One area that was dramatically affected by this political divorce was filmmaking, and the new opportunities for working with film companies from all over the world that damaged Cuban cinema as an art form, according to Diaz.
“The film institute had no money to spend on film so started to encourage coproductions with international filmmakers. For me this was the worst moment in the history of Cuban film because you had, say, a French-Spanish co-production and they wanted to make something more commercial. The Cuban government just wanted to make pro-revolutionary films but these coproductions were about making a cliché of Cuba – Cuban music, people dancing in the streets, drinking rum, provocative women – which to me was worse. From 1989 to now everything is bad,” said Diaz. “Artistically, I am more proud of my revolutionary years of filmmaking than now.”
Aesthetics aside, Diaz’s own career has flourished and he is a popular go-to for foreign filmmakers shooting in Cuba, facilitating everything from permits to catering, locations to crew. But it’s his skill in making things work where people are used to “making do” that most find invaluable.
“My mother is a big communist who changed her dream of studying physics to be an agronomist because Castro said we needed agronomists. I agree with her on a lot of things and I want to show the world the good side of Cuba. I am an ambassador of Cuba. I have to explain that if you want to make films here, there are certain things you can’t do. It does get hard when I try to make filmmakers understand why you can’t put a corrupt cop or a prostitute in a script. They say ‘but it’s only fiction’ and I say, you still can’t do it but make some changes and you can still have your film. It’s all about working within the system and I try to be transparent about that,” said Diaz.
Diaz walks a diplomatic tightrope, dealing on one hand with international filmmakers eager to shoot in Cuba, and Cuban government officials who must still be seen to toe the party line.

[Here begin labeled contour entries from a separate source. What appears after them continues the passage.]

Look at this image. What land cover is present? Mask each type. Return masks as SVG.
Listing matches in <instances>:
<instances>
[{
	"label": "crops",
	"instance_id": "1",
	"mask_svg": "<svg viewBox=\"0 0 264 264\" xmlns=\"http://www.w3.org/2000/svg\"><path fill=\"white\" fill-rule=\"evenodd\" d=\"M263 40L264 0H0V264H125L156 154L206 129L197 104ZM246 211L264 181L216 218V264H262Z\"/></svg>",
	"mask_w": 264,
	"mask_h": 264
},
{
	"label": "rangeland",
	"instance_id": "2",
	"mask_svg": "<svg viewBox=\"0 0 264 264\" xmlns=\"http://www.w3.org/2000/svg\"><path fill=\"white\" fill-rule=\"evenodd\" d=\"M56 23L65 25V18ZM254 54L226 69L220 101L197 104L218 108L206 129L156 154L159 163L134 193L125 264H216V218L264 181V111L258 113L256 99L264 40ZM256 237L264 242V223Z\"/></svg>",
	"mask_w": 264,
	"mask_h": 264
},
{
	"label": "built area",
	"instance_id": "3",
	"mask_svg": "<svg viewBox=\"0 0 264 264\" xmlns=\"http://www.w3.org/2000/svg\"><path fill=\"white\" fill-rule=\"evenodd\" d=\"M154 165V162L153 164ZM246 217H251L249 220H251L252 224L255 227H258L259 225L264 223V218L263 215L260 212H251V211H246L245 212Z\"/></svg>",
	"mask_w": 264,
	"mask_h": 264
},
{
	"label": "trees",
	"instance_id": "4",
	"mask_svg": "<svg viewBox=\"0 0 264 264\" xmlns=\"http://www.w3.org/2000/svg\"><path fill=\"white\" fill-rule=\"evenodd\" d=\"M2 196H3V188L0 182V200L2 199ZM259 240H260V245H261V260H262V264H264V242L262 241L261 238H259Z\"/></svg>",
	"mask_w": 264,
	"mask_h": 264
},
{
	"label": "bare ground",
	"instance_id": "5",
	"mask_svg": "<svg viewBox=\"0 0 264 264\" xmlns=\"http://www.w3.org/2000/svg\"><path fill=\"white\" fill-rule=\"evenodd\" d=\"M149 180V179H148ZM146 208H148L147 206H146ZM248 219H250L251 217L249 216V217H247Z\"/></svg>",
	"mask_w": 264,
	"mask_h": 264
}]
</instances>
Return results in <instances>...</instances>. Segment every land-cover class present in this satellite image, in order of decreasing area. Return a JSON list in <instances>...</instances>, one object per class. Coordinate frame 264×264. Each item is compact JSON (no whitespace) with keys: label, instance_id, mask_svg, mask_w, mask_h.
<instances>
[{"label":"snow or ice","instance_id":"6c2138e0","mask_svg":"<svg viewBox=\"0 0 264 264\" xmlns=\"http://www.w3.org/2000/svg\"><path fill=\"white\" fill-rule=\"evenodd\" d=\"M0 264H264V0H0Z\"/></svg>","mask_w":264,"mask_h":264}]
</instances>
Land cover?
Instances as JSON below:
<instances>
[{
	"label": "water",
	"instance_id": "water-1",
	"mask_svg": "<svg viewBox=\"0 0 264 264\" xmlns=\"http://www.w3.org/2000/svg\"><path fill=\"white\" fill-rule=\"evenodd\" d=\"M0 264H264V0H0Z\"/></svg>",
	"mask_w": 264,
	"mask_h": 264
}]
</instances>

He misses the old days of a film institute that made films with passion and love of craft, as well as the now legendary original members like Miguel Mendoza, Alfredo Guevara and Tomas Gutierrez Alea. It may be true that films had a political message back then, but these days, Diaz believes, the institute’s emphasis is more on politics and bureaucracy than film. “It’s so sad. I want to protect the memories of the original film institute,” said Diaz.
Cuban filmmaker Luis Lago Diaz
CREDIT: Tuan Lee
Nothing, though, in Cuba is simple. Diaz remembers growing up watching Russian cartoons and listening to endless talks by Castro in Revolution Square: “He would talk for four to six hours and we had to stand up the whole time,” said Diaz. Yet the young Diaz was also secretly listening to “subversive” banned rock music under the bedclothes on an old FM radio.
And last year Diaz was among the massive crowd who enjoyed a free Rolling Stones open air concert in Havana, the first-ever rock concert on the island. Diaz recalled: “It was really amazing. Obama visited the same week. Such incredible change. Cubans are excited about the new relations with the US – you need a change after 56 years. But it’s happening very fast and in Cuba we want to keep our integrity and not change because the US dictates terms to us.”
Meanwhile, Diaz will continue to navigate between the old and the new order, while trying always to protect the essence of the country he loves through a changing lens.